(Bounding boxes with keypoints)
---

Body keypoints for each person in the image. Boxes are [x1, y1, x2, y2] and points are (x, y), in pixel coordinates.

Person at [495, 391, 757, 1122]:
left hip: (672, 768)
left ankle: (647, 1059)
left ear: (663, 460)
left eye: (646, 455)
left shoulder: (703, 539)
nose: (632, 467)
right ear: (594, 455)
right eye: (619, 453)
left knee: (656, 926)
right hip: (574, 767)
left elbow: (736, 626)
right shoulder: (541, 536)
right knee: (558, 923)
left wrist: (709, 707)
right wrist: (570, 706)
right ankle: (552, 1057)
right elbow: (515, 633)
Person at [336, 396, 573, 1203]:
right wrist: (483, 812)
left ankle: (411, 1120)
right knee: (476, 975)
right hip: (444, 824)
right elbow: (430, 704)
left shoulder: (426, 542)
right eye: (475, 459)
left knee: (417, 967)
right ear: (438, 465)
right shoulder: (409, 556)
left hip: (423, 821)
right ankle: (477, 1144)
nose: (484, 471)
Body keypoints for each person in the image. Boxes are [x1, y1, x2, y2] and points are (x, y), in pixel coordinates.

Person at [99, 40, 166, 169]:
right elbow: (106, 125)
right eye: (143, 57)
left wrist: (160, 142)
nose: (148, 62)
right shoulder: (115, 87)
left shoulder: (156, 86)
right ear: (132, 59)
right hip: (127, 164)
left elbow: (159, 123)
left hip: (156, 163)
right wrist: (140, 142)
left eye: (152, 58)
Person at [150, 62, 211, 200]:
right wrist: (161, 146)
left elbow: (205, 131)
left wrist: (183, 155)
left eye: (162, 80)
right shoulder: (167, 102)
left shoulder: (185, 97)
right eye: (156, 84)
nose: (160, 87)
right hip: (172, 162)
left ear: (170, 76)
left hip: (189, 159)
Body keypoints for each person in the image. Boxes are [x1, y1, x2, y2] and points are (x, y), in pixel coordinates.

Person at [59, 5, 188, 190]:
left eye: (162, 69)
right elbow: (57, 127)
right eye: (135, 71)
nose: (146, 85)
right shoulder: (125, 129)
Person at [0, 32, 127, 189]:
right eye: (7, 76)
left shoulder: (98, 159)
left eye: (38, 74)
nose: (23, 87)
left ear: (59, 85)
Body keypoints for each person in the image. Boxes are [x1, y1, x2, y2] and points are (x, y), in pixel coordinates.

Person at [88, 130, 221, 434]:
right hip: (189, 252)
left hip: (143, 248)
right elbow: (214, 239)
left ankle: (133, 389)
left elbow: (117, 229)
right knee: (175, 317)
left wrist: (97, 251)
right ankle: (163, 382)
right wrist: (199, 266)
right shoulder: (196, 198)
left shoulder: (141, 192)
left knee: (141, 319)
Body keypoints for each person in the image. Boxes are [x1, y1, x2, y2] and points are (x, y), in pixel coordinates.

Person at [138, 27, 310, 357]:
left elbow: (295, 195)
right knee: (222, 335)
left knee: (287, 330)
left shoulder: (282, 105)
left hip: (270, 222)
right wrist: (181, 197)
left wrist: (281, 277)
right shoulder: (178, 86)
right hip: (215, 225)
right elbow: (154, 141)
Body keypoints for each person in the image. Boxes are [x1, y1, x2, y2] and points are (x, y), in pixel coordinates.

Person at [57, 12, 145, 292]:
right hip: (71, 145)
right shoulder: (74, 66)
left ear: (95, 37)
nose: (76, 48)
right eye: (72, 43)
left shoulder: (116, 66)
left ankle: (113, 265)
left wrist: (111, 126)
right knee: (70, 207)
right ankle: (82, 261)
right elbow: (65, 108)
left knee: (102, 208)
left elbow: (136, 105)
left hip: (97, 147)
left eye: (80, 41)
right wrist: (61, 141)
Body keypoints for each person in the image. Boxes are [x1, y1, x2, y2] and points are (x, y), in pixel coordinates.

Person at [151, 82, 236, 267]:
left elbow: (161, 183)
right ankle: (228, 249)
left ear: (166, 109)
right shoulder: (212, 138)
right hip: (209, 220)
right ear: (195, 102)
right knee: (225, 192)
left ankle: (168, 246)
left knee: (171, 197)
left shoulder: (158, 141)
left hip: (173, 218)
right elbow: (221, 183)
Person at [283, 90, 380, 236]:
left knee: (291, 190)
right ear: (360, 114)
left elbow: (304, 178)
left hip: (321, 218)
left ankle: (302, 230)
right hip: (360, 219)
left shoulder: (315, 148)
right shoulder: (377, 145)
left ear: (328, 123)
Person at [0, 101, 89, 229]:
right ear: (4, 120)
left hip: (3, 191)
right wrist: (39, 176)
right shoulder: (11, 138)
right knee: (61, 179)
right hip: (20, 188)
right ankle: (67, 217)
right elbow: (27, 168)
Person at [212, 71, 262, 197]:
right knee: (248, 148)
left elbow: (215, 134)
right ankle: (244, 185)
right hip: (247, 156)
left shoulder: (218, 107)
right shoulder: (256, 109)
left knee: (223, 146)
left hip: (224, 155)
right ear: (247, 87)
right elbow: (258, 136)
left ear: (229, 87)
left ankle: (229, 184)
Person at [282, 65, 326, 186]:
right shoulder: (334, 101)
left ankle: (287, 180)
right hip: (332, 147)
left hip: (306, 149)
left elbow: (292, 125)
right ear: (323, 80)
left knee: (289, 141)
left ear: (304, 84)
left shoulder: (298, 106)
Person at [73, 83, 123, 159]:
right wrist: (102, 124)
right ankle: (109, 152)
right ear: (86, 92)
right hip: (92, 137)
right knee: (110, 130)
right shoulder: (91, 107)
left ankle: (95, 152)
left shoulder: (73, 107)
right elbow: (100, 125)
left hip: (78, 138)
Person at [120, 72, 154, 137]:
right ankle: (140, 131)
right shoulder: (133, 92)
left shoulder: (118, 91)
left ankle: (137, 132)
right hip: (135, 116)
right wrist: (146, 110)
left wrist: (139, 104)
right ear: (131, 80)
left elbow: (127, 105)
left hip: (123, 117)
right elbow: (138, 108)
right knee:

---

** Task to carry out **
Take the stretch of lines above from the one containing "left shoulder: (282, 105)" through the one containing "left ankle: (287, 180)" and repeat it exactly, adding no other line.

** Finished task **
left shoulder: (282, 105)
left hip: (270, 222)
right wrist: (181, 197)
left wrist: (281, 277)
right shoulder: (178, 86)
right hip: (215, 225)
right elbow: (154, 141)
Body keypoints for each person in the image. Boxes are [x1, y1, x2, y2] and points are (x, y), in pixel coordinates.

Person at [57, 12, 145, 292]:
right hip: (71, 145)
right shoulder: (74, 66)
left ear: (95, 37)
nose: (76, 48)
right eye: (72, 43)
left shoulder: (116, 66)
left ankle: (113, 265)
left wrist: (111, 126)
right knee: (70, 207)
right ankle: (82, 261)
right elbow: (65, 108)
left knee: (102, 208)
left elbow: (136, 105)
left hip: (97, 147)
left eye: (80, 41)
right wrist: (61, 141)
Body keypoints for each person in the image. Boxes are [x1, y1, x2, y2] and points are (x, y), in pixel coordinates.

Person at [151, 82, 236, 267]:
left elbow: (161, 183)
right ankle: (228, 249)
left ear: (166, 109)
right shoulder: (212, 138)
right hip: (209, 220)
right ear: (195, 102)
right knee: (225, 192)
left ankle: (168, 246)
left knee: (171, 197)
left shoulder: (158, 141)
left hip: (173, 218)
right elbow: (221, 183)
Person at [283, 90, 380, 236]:
left knee: (291, 190)
right ear: (360, 114)
left elbow: (304, 178)
left hip: (321, 218)
left ankle: (302, 230)
right hip: (360, 219)
left shoulder: (315, 148)
right shoulder: (377, 145)
left ear: (328, 123)
Person at [0, 101, 89, 229]:
right ear: (4, 120)
left hip: (3, 191)
right wrist: (39, 176)
right shoulder: (11, 138)
right knee: (61, 179)
right hip: (20, 188)
right ankle: (67, 217)
right elbow: (27, 168)
Person at [212, 71, 262, 197]:
right knee: (248, 148)
left elbow: (215, 134)
right ankle: (244, 185)
right hip: (247, 156)
left shoulder: (218, 107)
right shoulder: (256, 109)
left knee: (223, 146)
left hip: (224, 155)
right ear: (247, 87)
right elbow: (258, 136)
left ear: (229, 87)
left ankle: (229, 184)
Person at [282, 65, 326, 186]:
right shoulder: (334, 101)
left ankle: (287, 180)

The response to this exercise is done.